I spend a huge amount of time helping my constituents’ problems – dealing with some 12,000 issues a year. My focus is relentlessly on trying to make sure that things work and constituents who get into problems can get out of them. The staff of GCH, the JCP, the Councils and others overwhelmingly try to do the same and work closely with me on these issues. Frankly we should not have to deal with wild exaggerations and – to use language I cannot use in Parliament – lies from the Leader of the Opposition about our city (about which he knows absolutely nothing).
So you must decide what approach you prefer – helping make work pay and rolling out UC slowly, deliberately, helping individuals where we can – if you know of someone on UC with problems do put them in touch with me – or whether you want to be part of the great socialist revolution, exaggerating and scaremongering, and trying to politicise anything, whether a dreadful accident like Grenfell Tower or a handful of evictions in Gloucester.

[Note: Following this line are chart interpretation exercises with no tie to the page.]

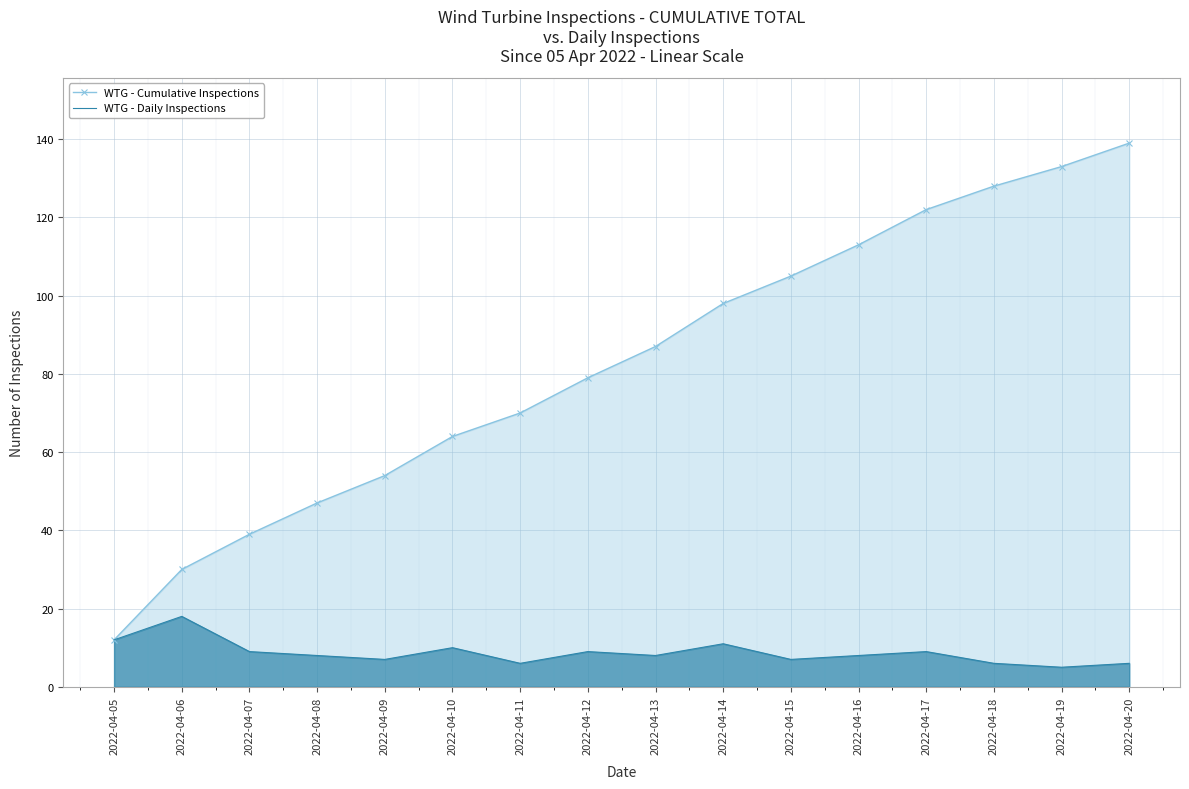

What are all the series names shown in the legend?

WTG - Cumulative Inspections, WTG - Daily Inspections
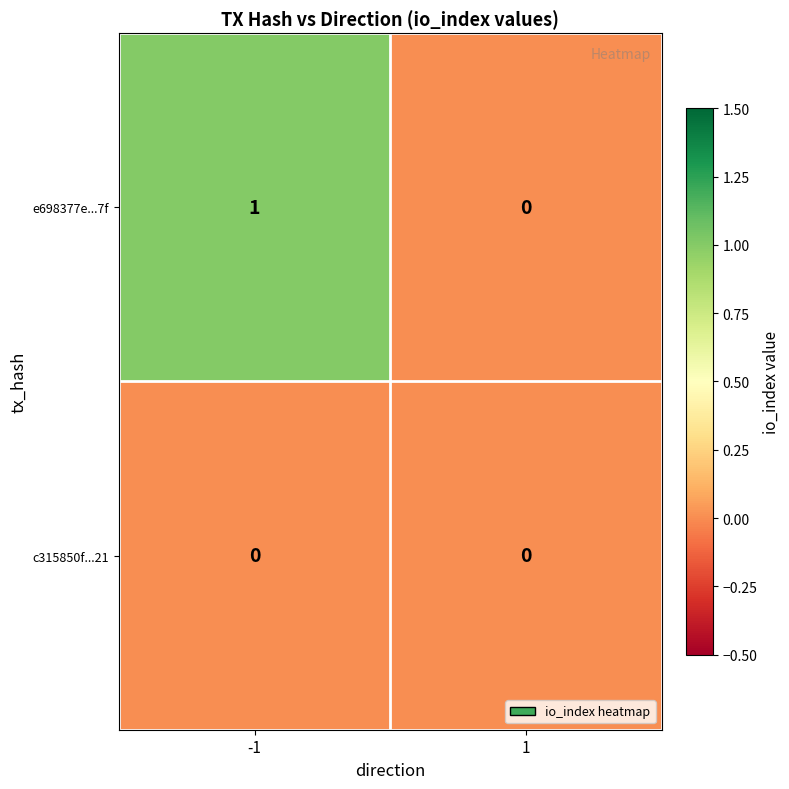

Reading right to left, what are all the values shown in this chart?

e698377e...7f: 0	1
c315850f...21: 0	0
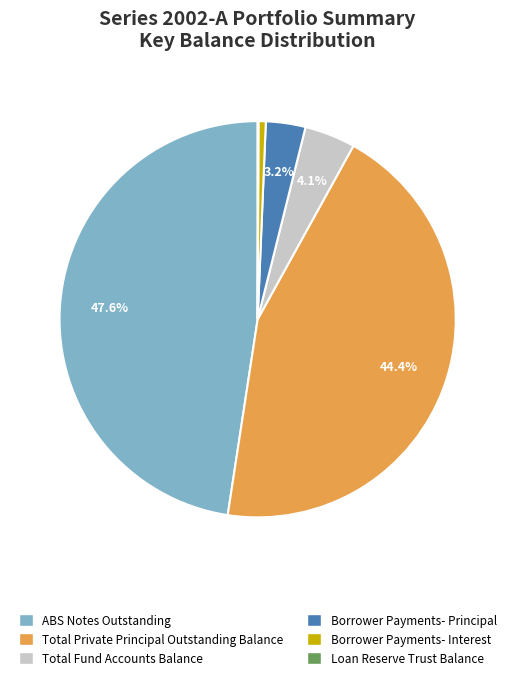

Which has a higher value, Borrower Payments- Interest or Borrower Payments- Principal?

Borrower Payments- Principal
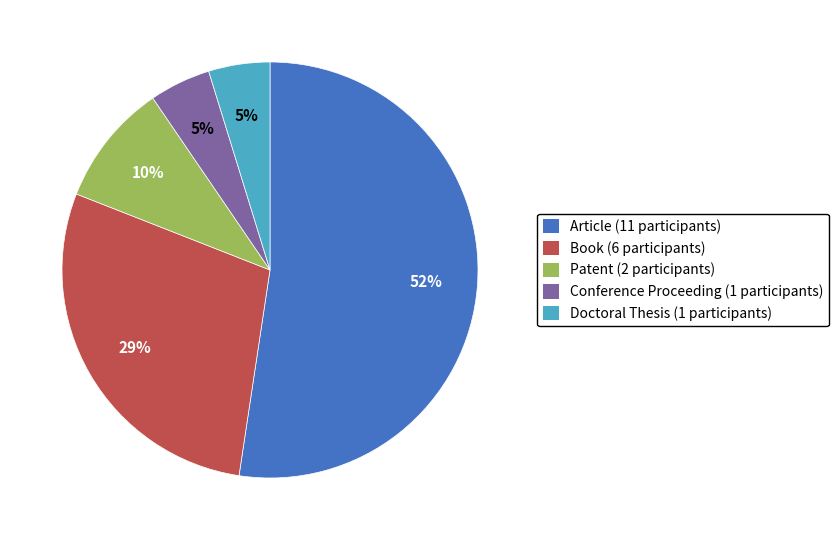

Between Patent and Book, which is larger?

Book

Meanwhile let’s all not forget that this city has 60% less unemployment than it did have: and 85% less youth unemployment. In the list of 650 constituencies we have overtaken 100 others with our levels of employment over the last few years. Ours is a city that is predominantly working, and working better than we have for a long time, which is why we’re the seventh fastest growing city in the country. UC will help more into work, and into better work.
What we have to do at the same time is provide help for the weak and motivate them to find opportunities. That is exactly what I’m doing, through working with the George Whitfield Centre and the JCP, and with GCH and others on UC.
I hope this approach of helping people to reduce their dependence on benefits through UC while helping the weakest get the help they need is reassuring and has your support.